■ Lo que se pide
Responde estas preguntas a partir del fragmento sobre Marx, Martí y Lezama Lima:
(a) ¿A quién llama el fragmento "el polémico continuador hegeliano"?
(b) ¿En cuántos de sus textos mayores insistió José Martí sobre el concepto de nuestro ámbito cultural?
(c) ¿De quién es la reflexión sobre la expresión artística de Iberoamérica cuya trascendencia se menciona al final?

== Fragmento seleccionado

Si a ello le agrego aquí la incomprensión, incluso ignorancia, del polémico continuador hegeliano, Karl Marx, sobre nuestra América (cuya historia y peculiaridades el pensador de Tréveris jamás comprendió ni poco ni mucho, mal que les pese a los marxistas prosoviéticos en América Latina), se entiende que José Martí haya insistido, en dos de sus textos mayores, sobre el concepto de nuestro ámbito cultural. Y se comprende mejor entonces la trascendencia de la reflexión de Lezama Lima sobre la expresión artística, pero en general ampliamente cultural, de Iberoamérica.

====
== Entradas proporcionadas

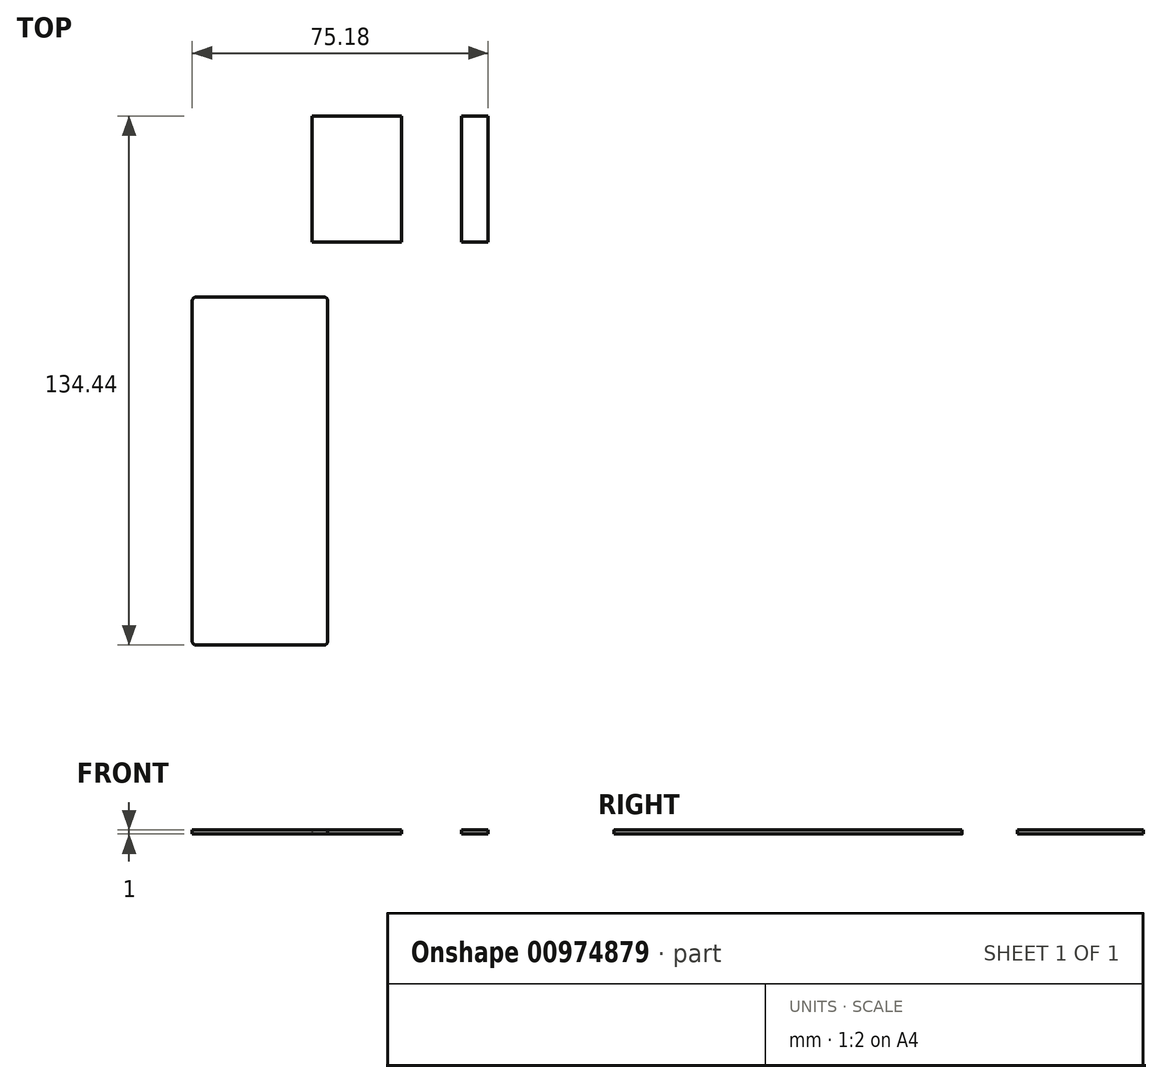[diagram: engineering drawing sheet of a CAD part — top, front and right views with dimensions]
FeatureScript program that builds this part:
annotation { "Feature Type Name" : "Feature", "Feature Type Description" : "" }
export const myFeature = defineFeature(function(context is Context, id is Id, definition is map)
    precondition{}
    {
        {
            var Q0;
            Q0=qCreatedBy(makeId("Top.planeOp"),FACE);
            var sketch = newSketch(context, id + "F0", { "sketchPlane" : qUnion([Q0])});
            skLineSegment(sketch, "E0.bottom", {"start": v(0, 0) * mm, "end": v(-22.7, 0) * mm});
            skLineSegment(sketch, "E0.top", {"start": v(0, 32) * mm, "end": v(-22.7, 32) * mm});
            skLineSegment(sketch, "E0.left", {"start": v(0, 0) * mm, "end": v(0, 32) * mm});
            skLineSegment(sketch, "E0.right", {"start": v(-22.7, 0) * mm, "end": v(-22.7, 32) * mm});
            skLineSegment(sketch, "E1.bottom", {"start": v(15.18, 0) * mm, "end": v(21.99, 0) * mm});
            skLineSegment(sketch, "E1.top", {"start": v(15.18, 32) * mm, "end": v(21.99, 32) * mm});
            skLineSegment(sketch, "E1.left", {"start": v(15.18, 0) * mm, "end": v(15.18, 32) * mm});
            skLineSegment(sketch, "E1.right", {"start": v(21.99, 0) * mm, "end": v(21.99, 32) * mm});
            skLineSegment(sketch, "E2.bottom", {"start": v(-52.19, -14.02) * mm, "end": v(-19.76, -14.02) * mm});
            skLineSegment(sketch, "E2.top", {"start": v(-52.19, -102.44) * mm, "end": v(-19.76, -102.44) * mm});
            skLineSegment(sketch, "E2.left", {"start": v(-53.19, -15.02) * mm, "end": v(-53.19, -101.44) * mm});
            skLineSegment(sketch, "E2.right", {"start": v(-18.76, -15.02) * mm, "end": v(-18.76, -101.44) * mm});
            skPoint(sketch, "E3.visualSharp", {"position": v(-53.19, -14.02) * mm});
            skArc(sketch, "E3.filletArc", {"start": v(-52.19, -14.02) * mm, "mid": v(-52.9, -14.31) * mm, "end": v(-53.19, -15.02) * mm});
            skPoint(sketch, "E4.visualSharp", {"position": v(-18.76, -14.02) * mm});
            skArc(sketch, "E4.filletArc", {"start": v(-18.76, -15.02) * mm, "mid": v(-19.05, -14.31) * mm, "end": v(-19.76, -14.02) * mm});
            skPoint(sketch, "E5.visualSharp", {"position": v(-53.19, -102.44) * mm});
            skArc(sketch, "E5.filletArc", {"start": v(-53.19, -101.44) * mm, "mid": v(-52.9, -102.14) * mm, "end": v(-52.19, -102.44) * mm});
            skPoint(sketch, "E6.visualSharp", {"position": v(-18.76, -102.44) * mm});
            skArc(sketch, "E6.filletArc", {"start": v(-19.76, -102.44) * mm, "mid": v(-19.05, -102.14) * mm, "end": v(-18.76, -101.44) * mm});
            skSolve(sketch);
        }
        {
            var Q0;
            Q0=makeQuery(id+"F0.imprint","IMPRINT",FACE,{"disambiguationData":[TD([[makeQuery(id+"F0.imprint","IMPRINT",EDGE,{"derivedFrom":sQuery(id+"F0.wireOp",EDGE,"E1.bottom")}),1.0]])]});
            var Q1;
            Q1=makeQuery(id+"F0.imprint","IMPRINT",FACE,{"disambiguationData":[TD([[makeQuery(id+"F0.imprint","IMPRINT",EDGE,{"derivedFrom":sQuery(id+"F0.wireOp",EDGE,"E2.bottom")}),-1.0]])]});
            var Q2;
            Q2=makeQuery(id+"F0.imprint","IMPRINT",FACE,{"disambiguationData":[TD([[makeQuery(id+"F0.imprint","IMPRINT",EDGE,{"derivedFrom":sQuery(id+"F0.wireOp",EDGE,"E0.bottom")}),-1.0]])]});
            extrude(context, id + "F1", {"entities" : qUnion([Q0, Q1, Q2]), "depth" : 1 * mm, "offsetDistance" : 25 * mm});
        }
    });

====

■ Respuesta esperada
(a) El fragmento llama así a Karl Marx.
(b) José Martí insistió sobre ese concepto en dos de sus textos mayores.
(c) Esa reflexión es de Lezama Lima.